2. Core Platform Development
Open-Source Licensing:
– Choose an appropriate open-source license (e.g., GPL, MIT) to ensure that designs and technologies remain freely available and modifiable.
Platform Infrastructure:
– Set up a central repository (e.g., GitHub, GitLab) for design files, documentation, and collaboration tools.
3. Design and Engineering
Basic Vehicle Design:
– Develop initial design prototypes using CAD software.
– Focus on modular designs that can be easily customized and manufactured.
Technological Specifications:
– Define minimum technology requirements such as battery capacity, motor specifications, and control systems.
– Use standard and widely available components to ensure accessibility and reduce costs.
4. Material Science and Production Specifications
Sustainable Materials:
– Research and select sustainable materials that can be used in manufacturing.

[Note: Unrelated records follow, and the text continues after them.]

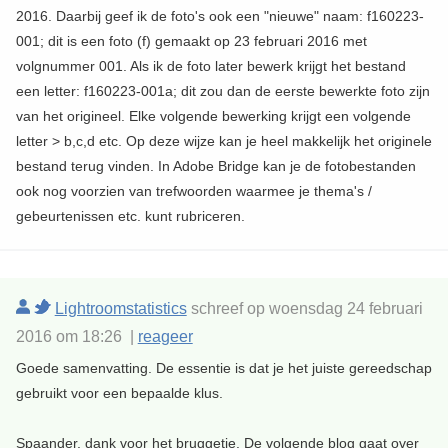
2016. Daarbij geef ik de foto's ook een "nieuwe" naam: f160223-
001; dit is een foto (f) gemaakt op 23 februari 2016 met
volgnummer 001. Als ik de foto later bewerk krijgt het bestand
een letter: f160223-001a; dit zou dan de eerste bewerkte foto zijn
van het origineel. Elke volgende bewerking krijgt een volgende
letter > b,c,d etc. Op deze wijze kan je heel makkelijk het originele
bestand terug vinden. In Adobe Bridge kan je de fotobestanden
ook nog voorzien van trefwoorden waarmee je thema's /
gebeurtenissen etc. kunt rubriceren.
Lightroomstatistics
schreef op woensdag 24 februari
2016 om 18:26 |
reageer
Goede samenvatting. De essentie is dat je het juiste gereedschap
gebruikt voor een bepaalde klus.
Spaander, dank voor het bruggetje. De volgende blog gaat over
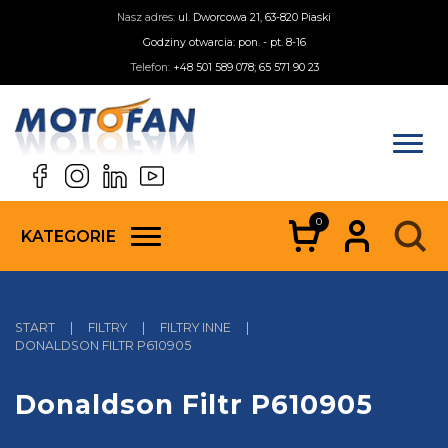
Nasz adres:
ul. Dworcowa 21, 63-820 Piaski
Godziny otwarcia: pon. - pt. 8-16
Telefon:
+48 501 589 078; 65 571 90 23
0
KATEGORIE
START
|
FILTRY
|
FILTRY INNE
|
DONALDSON FILTR P610905
Donaldson Filtr P610905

– Ensure materials are durable, lightweight, and cost-effective.
Manufacturing Processes:
– Document manufacturing processes, focusing on methods that are accessible to small manufacturers and DIY enthusiasts.
– Include detailed instructions for both manual and automated production methods.
5. Community Building and Collaboration
Online Community:
– Create an online community for developers, engineers, and enthusiasts to collaborate, share ideas, and contribute to the project.
– Use forums, social media, and regular virtual meetings to engage the community.
Collaborative Development:
– Encourage community contributions through hackathons, design competitions, and collaborative projects.
– Implement a review and approval process for community contributions to ensure quality and coherence.
6. Prototyping and Testing
Prototype Development:
– Develop and test multiple prototypes to refine designs.
– Use feedback from the community and real-world testing to improve the vehicles.
Safety and Compliance:
– Ensure prototypes meet safety standards and regulations for the target markets.
– Document compliance procedures and provide guidelines for testing and certification.
7. Production and Distribution
Manufacturing Partnerships:
– Form partnerships with manufacturers to produce vehicle components, kits and complete units.
– Explore decentralized manufacturing to enable local production and reduce shipping costs.
Distribution Network:
– Develop a distribution network that can handle orders and deliver vehicles efficiently.
– Consider partnerships with existing logistics companies and setting up regional distribution centres.
8. Support and Maintenance
User Support:
– Provide comprehensive documentation, including assembly guides, maintenance manuals, and troubleshooting tips.
– Set up a support system for users, including community forums and a helpdesk.
Spare Parts and Upgrades:
– Ensure availability of spare parts and upgrades.
– Encourage community-driven development of aftermarket parts and enhancements.
9. Funding and Sustainability
Crowdfunding and Grants:
– Launch crowdfunding campaigns to raise initial funds for development and production.
– Apply for grants from governmental and non-governmental organizations supporting sustainable transportation.
Business Model:
– Develop a sustainable business model, such as offering premium versions or kits, licensing manufacturing rights, or providing consulting services.
10. Continuous Improvement and Expansion
Feedback Loop:
– Implement a continuous feedback loop to gather user experiences and data for ongoing improvement.
– Regularly update designs and documentation based on feedback and technological advancements.
Expansion:
– Explore opportunities to expand the platform to include other types of vehicles or new markets.
– Keep the platform adaptable to incorporate future technologies and innovations.